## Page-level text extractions
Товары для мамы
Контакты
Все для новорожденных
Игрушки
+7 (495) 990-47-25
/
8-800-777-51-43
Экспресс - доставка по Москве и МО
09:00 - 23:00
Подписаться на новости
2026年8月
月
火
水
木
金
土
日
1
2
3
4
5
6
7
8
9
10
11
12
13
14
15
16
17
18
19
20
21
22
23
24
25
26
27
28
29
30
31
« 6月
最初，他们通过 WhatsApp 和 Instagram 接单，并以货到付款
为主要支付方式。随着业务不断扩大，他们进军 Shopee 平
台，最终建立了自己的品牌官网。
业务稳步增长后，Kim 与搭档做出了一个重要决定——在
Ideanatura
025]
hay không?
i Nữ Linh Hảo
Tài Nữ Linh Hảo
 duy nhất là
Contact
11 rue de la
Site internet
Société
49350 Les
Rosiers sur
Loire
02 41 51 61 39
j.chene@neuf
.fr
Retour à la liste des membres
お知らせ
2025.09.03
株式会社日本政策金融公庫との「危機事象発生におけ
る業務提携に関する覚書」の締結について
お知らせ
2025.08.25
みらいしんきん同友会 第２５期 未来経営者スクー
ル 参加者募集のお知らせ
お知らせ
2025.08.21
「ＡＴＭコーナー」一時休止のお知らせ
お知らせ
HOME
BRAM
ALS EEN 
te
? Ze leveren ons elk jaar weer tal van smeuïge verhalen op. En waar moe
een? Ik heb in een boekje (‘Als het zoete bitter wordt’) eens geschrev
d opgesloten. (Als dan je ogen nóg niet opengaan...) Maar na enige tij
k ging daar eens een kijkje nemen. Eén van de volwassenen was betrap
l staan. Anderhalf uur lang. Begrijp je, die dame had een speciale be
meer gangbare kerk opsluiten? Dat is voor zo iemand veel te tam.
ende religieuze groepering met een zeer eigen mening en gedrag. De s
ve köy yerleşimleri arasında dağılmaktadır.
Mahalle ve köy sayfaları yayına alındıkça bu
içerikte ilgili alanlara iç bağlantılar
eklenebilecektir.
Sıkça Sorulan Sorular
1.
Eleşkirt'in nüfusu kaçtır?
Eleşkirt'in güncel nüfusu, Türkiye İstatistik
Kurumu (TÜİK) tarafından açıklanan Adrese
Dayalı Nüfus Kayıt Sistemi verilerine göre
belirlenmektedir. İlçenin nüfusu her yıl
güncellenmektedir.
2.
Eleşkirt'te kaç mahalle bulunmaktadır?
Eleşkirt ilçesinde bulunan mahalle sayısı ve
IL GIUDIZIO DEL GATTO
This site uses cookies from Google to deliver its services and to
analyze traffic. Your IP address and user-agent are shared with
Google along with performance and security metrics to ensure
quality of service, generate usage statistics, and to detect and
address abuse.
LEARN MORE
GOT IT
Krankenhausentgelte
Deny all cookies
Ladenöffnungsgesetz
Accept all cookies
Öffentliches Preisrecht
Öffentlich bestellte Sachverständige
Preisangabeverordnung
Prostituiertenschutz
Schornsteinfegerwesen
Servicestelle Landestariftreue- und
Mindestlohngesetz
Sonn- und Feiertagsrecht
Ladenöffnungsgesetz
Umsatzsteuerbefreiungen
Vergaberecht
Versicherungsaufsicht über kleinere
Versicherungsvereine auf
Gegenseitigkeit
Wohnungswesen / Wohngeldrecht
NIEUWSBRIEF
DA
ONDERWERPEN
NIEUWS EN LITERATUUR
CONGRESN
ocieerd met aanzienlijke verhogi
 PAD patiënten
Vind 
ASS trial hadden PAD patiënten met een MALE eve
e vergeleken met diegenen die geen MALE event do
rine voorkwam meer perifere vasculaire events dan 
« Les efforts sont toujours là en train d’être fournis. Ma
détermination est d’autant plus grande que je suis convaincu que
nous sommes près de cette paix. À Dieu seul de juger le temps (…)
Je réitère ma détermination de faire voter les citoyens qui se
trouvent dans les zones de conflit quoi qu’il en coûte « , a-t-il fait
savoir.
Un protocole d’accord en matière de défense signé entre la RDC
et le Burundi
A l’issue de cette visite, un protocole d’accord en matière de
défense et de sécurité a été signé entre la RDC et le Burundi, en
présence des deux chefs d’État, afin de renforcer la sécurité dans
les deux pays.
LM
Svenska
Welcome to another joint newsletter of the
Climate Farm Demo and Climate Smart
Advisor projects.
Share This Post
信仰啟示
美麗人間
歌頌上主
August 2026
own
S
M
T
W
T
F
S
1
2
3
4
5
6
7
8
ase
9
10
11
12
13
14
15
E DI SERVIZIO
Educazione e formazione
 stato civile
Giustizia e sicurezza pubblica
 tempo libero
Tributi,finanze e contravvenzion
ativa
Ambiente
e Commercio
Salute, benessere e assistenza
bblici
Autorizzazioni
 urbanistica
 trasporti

## EXERCISE OBJECTIVE
Take the lines from the start of the records through the line holding "k ging daar", both included, and please print them exactly, with nothing else.

## YOUR RESPONSE
Товары для мамы
Контакты
Все для новорожденных
Игрушки
+7 (495) 990-47-25
/
8-800-777-51-43
Экспресс - доставка по Москве и МО
09:00 - 23:00
Подписаться на новости
2026年8月
月
火
水
木
金
土
日
1
2
3
4
5
6
7
8
9
10
11
12
13
14
15
16
17
18
19
20
21
22
23
24
25
26
27
28
29
30
31
« 6月
最初，他们通过 WhatsApp 和 Instagram 接单，并以货到付款
为主要支付方式。随着业务不断扩大，他们进军 Shopee 平
台，最终建立了自己的品牌官网。
业务稳步增长后，Kim 与搭档做出了一个重要决定——在
Ideanatura
025]
hay không?
i Nữ Linh Hảo
Tài Nữ Linh Hảo
 duy nhất là
Contact
11 rue de la
Site internet
Société
49350 Les
Rosiers sur
Loire
02 41 51 61 39
j.chene@neuf
.fr
Retour à la liste des membres
お知らせ
2025.09.03
株式会社日本政策金融公庫との「危機事象発生におけ
る業務提携に関する覚書」の締結について
お知らせ
2025.08.25
みらいしんきん同友会 第２５期 未来経営者スクー
ル 参加者募集のお知らせ
お知らせ
2025.08.21
「ＡＴＭコーナー」一時休止のお知らせ
お知らせ
HOME
BRAM
ALS EEN 
te
? Ze leveren ons elk jaar weer tal van smeuïge verhalen op. En waar moe
een? Ik heb in een boekje (‘Als het zoete bitter wordt’) eens geschrev
d opgesloten. (Als dan je ogen nóg niet opengaan...) Maar na enige tij
k ging daar eens een kijkje nemen. Eén van de volwassenen was betrap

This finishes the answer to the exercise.